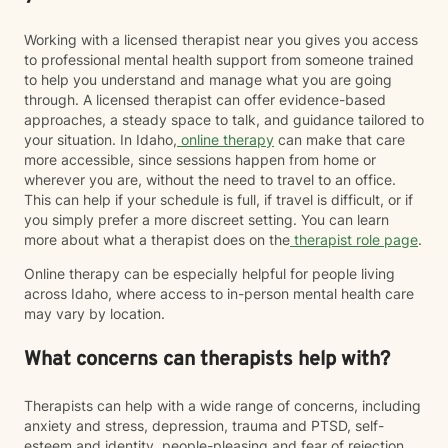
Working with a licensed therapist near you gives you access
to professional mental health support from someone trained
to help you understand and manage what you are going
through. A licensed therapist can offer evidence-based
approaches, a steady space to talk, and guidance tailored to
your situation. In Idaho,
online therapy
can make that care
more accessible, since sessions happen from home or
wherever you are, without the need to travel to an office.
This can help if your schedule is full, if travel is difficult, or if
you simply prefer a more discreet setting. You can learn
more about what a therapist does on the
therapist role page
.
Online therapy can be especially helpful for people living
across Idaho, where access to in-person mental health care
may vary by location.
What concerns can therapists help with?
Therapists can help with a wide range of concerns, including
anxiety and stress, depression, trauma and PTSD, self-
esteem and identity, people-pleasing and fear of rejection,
= = = = = = =
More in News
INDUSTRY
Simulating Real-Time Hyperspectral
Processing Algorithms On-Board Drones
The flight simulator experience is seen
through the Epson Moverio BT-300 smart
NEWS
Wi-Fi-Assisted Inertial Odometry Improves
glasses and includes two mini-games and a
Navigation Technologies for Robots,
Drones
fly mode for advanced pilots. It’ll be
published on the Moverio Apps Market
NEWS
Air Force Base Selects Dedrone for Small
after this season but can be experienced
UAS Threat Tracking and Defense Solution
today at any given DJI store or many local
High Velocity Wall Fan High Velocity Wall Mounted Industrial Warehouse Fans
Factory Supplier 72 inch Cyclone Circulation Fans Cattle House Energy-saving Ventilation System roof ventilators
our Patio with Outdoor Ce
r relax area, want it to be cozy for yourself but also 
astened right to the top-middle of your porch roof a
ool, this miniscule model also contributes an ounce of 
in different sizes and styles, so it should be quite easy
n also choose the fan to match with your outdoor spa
= = = = = = =
**Exercise objective**
Pick out each line above that includes "concerns" and show it.

**Solution below**
What concerns can therapists help with?
Therapists can help with a wide range of concerns, including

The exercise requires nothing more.